- Born: 17 January 1982 (age 44) Belfast, Northern Ireland
- Education: Durham University
- Occupations: Radio DJ; TV presenter; Author;
- Spouse: Mona Wee (m.2022)
- Children: 3
- Website: shanwee.com

= Shan Wee =

Northern Irish radio presenter

Shan Wee (born 17 January 1982) is a radio presenter and media personality from Northern Ireland who presents the lunchtime show on One FM 91.3 in Singapore. He was previously a presenter on Singapore radio stations 987FM and Kiss92FM.

== Biography ==
Wee was born in Belfast and grew up in Bushmills. He is half Irish and half Chinese.
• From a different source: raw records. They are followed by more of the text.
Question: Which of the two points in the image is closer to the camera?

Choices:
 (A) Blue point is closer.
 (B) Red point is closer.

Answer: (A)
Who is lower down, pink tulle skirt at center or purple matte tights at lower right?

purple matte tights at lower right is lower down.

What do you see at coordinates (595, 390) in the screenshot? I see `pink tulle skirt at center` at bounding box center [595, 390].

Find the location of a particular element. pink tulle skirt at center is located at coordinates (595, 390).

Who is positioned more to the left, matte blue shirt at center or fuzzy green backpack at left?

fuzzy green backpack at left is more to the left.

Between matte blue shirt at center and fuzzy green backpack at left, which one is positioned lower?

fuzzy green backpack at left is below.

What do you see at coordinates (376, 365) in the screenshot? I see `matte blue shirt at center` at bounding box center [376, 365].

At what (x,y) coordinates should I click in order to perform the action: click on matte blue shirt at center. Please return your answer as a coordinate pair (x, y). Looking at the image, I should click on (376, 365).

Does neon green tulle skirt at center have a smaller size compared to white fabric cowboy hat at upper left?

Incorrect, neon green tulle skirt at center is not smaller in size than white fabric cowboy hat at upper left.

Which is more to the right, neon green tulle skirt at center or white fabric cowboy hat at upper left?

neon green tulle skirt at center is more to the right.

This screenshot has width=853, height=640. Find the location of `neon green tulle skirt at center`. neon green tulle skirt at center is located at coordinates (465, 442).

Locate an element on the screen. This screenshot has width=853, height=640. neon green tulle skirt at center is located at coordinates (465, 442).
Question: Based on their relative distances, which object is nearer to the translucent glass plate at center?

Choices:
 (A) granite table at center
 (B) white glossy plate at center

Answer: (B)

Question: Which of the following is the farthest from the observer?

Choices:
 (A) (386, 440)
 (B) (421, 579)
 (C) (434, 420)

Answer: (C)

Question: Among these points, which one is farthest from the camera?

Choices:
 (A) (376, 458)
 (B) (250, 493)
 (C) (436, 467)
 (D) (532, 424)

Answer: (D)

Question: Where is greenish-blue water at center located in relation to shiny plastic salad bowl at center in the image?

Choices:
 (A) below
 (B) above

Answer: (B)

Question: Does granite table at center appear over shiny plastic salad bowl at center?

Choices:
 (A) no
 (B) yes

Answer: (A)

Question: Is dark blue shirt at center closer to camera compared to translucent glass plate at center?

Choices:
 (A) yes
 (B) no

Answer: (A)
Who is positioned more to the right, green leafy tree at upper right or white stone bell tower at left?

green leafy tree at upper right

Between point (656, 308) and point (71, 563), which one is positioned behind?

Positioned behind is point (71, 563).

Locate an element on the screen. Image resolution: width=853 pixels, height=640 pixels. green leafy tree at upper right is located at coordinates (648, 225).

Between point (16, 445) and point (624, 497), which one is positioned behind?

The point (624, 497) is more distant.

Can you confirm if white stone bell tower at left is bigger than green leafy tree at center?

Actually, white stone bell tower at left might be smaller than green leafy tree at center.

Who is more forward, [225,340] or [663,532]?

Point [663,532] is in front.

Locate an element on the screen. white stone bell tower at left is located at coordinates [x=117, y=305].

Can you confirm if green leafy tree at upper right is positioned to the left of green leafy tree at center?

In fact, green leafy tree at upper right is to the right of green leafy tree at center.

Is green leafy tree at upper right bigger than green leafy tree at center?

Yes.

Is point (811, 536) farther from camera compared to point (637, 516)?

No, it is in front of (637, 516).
After completing a degree at Durham University in England, he moved to Singapore and first entered the radio industry as a presenter on 987FM. He married Indonesian businesswoman Artika Sulaiman in 2011 and left Singapore in 2012 to run an events company in Bali. However the couple returned to Singapore in 2013 and Shan joined Hot FM 91.3 (which was renamed One FM 91.3 in 2015), where he co-presented shows with Cheryl Miles. In 2017, Wee moved to Kiss 92FM. He is also Music Director for the station.

In addition to working in radio, Wee has also made various television appearances. In 2005, he was a contestant on the Channel 5 reality TV dating show An Eye for a Guy II, in which contestants vied for the affections of MTV Asia veejay Denise Keller. He has also been a presenter on various TV shows, including SinghaFootball Crazy on Fox Sports Asia and the entertainment news programme Rated E.

Wee and his wife divorced in 2018 and share custody of their two sons, Ciaran and Ruan. In 2017 Wee published a book on parenting entitled 99 Rules For New Dads. He also began writing regular articles on parenting for The Straits Times in 2017. In 2022, he married marketing executive Mona Gill, and is stepfather to their daughter Arya.